Ultimately, they included five such studies in their meta-analysis, pooling data on 881,692 participants.

Acknowledging the presence of “severe heterogeneity” among studies, the investigators found that each standard-deviation rise in BMI above the mean was associated with higher risks of type 2 diabetes (OR 1.67; 95% CI 1.30-2.14) and coronary artery disease (OR 1.20; 95% CI 1.02-1.41). “This heterogeneity was anticipated, however, given the variation in study methods, participants, and localities,” they write.

Across the data set, there was consistently no link between obesity and stroke.

“Although this analysis of mendelian randomization studies does not prove causality, it is supportive of a causal association” linking obesity with type 2 diabetes and CAD, the researchers conclude.

Ahmed described the discovery of SNPs connected to obesity as a “huge first step” toward understanding the condition’s ill effects.

“It showed us that much of obesity development can be genetic. However, we don’t know how that impacts treatment—do some patients respond to some therapies or strategies better than others based on their genes?
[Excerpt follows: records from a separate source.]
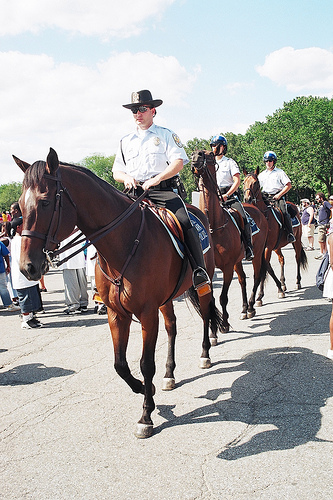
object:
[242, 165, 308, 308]
horse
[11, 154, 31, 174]
ear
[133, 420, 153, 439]
hoof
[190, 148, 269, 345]
horse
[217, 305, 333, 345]
shadow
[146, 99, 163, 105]
brim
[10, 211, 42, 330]
child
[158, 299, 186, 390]
back legs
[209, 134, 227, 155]
helmet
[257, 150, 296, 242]
officer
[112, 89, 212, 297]
cops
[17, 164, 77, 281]
face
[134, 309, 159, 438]
left leg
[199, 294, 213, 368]
leg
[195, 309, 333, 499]
cracked line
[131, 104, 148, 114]
sunglasses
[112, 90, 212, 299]
officer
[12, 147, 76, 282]
head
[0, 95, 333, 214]
tree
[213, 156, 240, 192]
shirt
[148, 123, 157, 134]
lapel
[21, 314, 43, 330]
sneakers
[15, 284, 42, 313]
shorts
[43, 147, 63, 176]
ear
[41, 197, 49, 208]
eye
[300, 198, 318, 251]
man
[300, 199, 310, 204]
cap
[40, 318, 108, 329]
shadow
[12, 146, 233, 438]
horse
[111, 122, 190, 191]
shirt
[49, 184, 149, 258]
strap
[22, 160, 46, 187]
hair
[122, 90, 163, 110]
hat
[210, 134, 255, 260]
officer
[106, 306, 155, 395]
leg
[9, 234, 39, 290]
t-shirt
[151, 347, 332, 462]
horse's shadow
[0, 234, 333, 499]
ground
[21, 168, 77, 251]
bridle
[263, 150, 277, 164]
helmet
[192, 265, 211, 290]
stirrups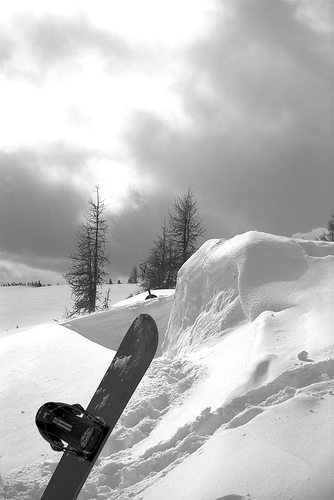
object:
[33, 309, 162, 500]
snowboard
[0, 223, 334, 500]
snow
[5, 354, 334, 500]
tracks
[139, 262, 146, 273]
handle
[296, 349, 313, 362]
clump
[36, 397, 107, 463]
strap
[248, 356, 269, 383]
foot prints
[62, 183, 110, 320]
trees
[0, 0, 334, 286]
clouds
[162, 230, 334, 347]
hill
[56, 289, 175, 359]
shadow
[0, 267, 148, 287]
forest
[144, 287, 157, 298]
shovel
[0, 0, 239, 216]
sun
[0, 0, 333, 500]
landscape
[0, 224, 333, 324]
ridge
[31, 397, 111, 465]
boot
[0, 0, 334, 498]
photograph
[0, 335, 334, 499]
sets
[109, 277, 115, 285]
trees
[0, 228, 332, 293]
horizon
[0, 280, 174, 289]
line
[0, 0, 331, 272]
skies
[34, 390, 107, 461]
holder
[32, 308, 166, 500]
something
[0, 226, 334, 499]
bank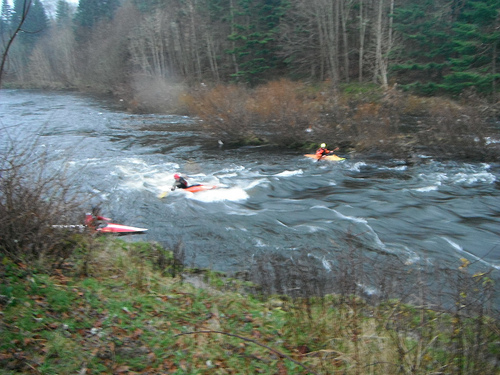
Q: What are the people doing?
A: Kayaking.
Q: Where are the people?
A: On the river.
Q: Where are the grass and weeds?
A: By river bank.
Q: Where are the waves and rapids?
A: In river.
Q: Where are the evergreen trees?
A: In woods.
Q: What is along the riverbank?
A: Bare trees, evergreens and shrubs.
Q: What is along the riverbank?
A: Bare shrubs, weeds and reeds.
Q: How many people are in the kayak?
A: Three.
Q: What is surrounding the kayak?
A: White water.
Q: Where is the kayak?
A: River.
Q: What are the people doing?
A: Kayaking.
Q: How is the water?
A: Rough.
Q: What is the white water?
A: Waves.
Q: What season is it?
A: Fall.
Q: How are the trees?
A: Bare.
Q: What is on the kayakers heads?
A: Helmets.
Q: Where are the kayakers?
A: Rivers.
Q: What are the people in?
A: Kayaks.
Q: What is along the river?
A: Vegetation.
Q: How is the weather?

We need additional studies that can aid in identifying therapeutic insights based on genetic data in the field of obesity research,” he stressed.

Kaitlin H. Wade, PhD, and George Davey Smith, MD, DSc (both from University of Bristol, England), point out in an accompanying editorial that most mendelian randomization studies “include solely or largely individuals of European ancestry, but as [Riaz et al note] cardiovascular diseases are increasingly the leading cause of morbidity and mortality in the developing world. Therefore, future research should consider including data from low- to middle-income countries to ensure relevance to those settings.

Robert Eckel, MD (University of Colorado Hospital, Aurora), who wasn’t involved in the meta-analysis, echoed that point. Middle- and upper-class white people likely make up most of the population studied. Body fat distribution might have differing effects elsewhere around the world, he suggested. For example, in terms of its associated risk, a BMI of 25 kg/m2 for someone from India might equate to a BMI of 30 kg/m2 for someone from Europe.

For Eckel, the data don’t seal the deal for a causal link. A clue, he said, is that the relative increase in CAD risk is much weaker than the one seen for type 2 diabetes. “If you look at how much importance genetics has for your body weight as an adult, the genes are there but there’s a lot of excess body fat that doesn’t necessarily relate to genetics. . . . These confounding variables really have a tremendous impact on what the genetic predisposition is,” Eckel commented.

  • Riaz and Eckel report no relevant conflicts of interest.
  • Ahmed reports receiving grants from Akcea Therapeutics unrelated to the current study.
  • Wade reports receiving a grant from a Wellcome Trust Investigator award.
  • Smith reports receiving a grant from the Medical Research Council, Integrative Epidemiology Unit, where he is also the director and a program lead.